Any picture in the listing is left out of the copy; all else is duplicated exactly.

*** Information provided ***

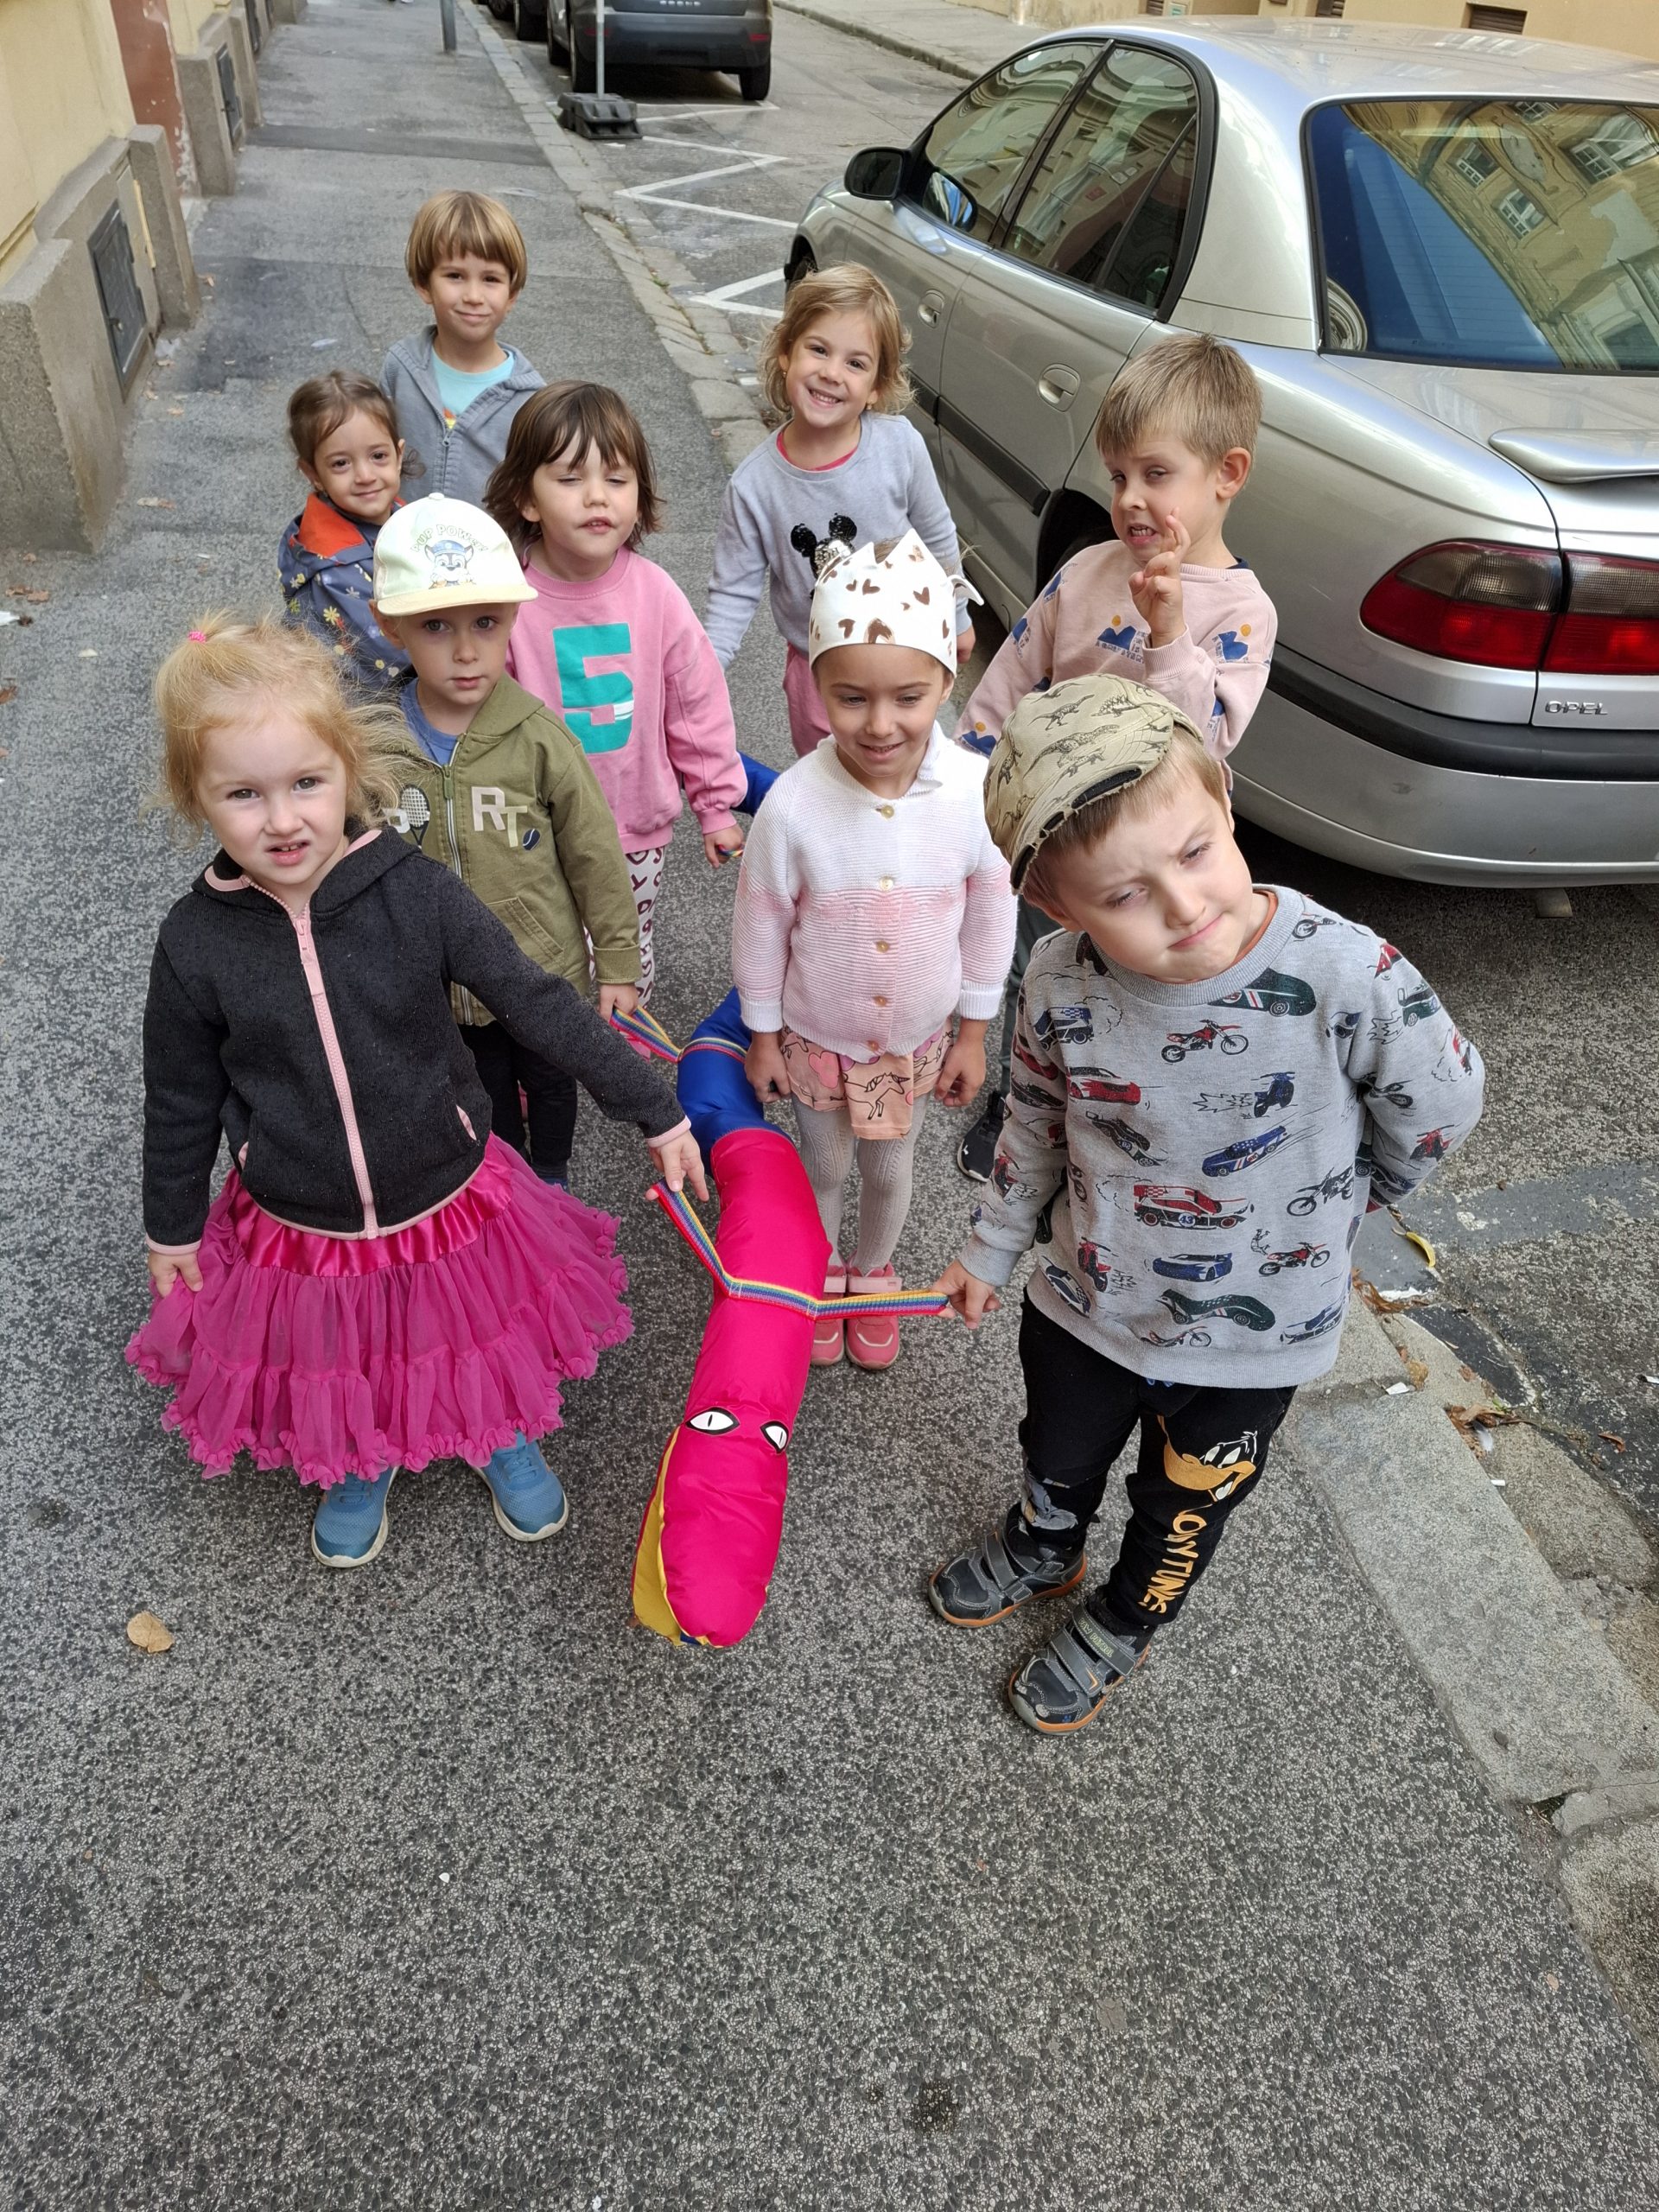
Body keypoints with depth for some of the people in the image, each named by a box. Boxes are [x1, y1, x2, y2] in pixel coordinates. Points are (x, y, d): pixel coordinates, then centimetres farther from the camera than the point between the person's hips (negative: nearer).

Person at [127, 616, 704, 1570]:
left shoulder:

*** End of Information provided ***

» Exercise output
Body keypoints with depth for some of the people in the image, each named by a box. Boxes are [x1, y1, x2, y2] in pixel coordinates. Points are (x, y, d): pixel coordinates, then centimetres farther from the camera than the point between the person's hips (negative: nearer).

Person at [127, 616, 704, 1570]:
left shoulder:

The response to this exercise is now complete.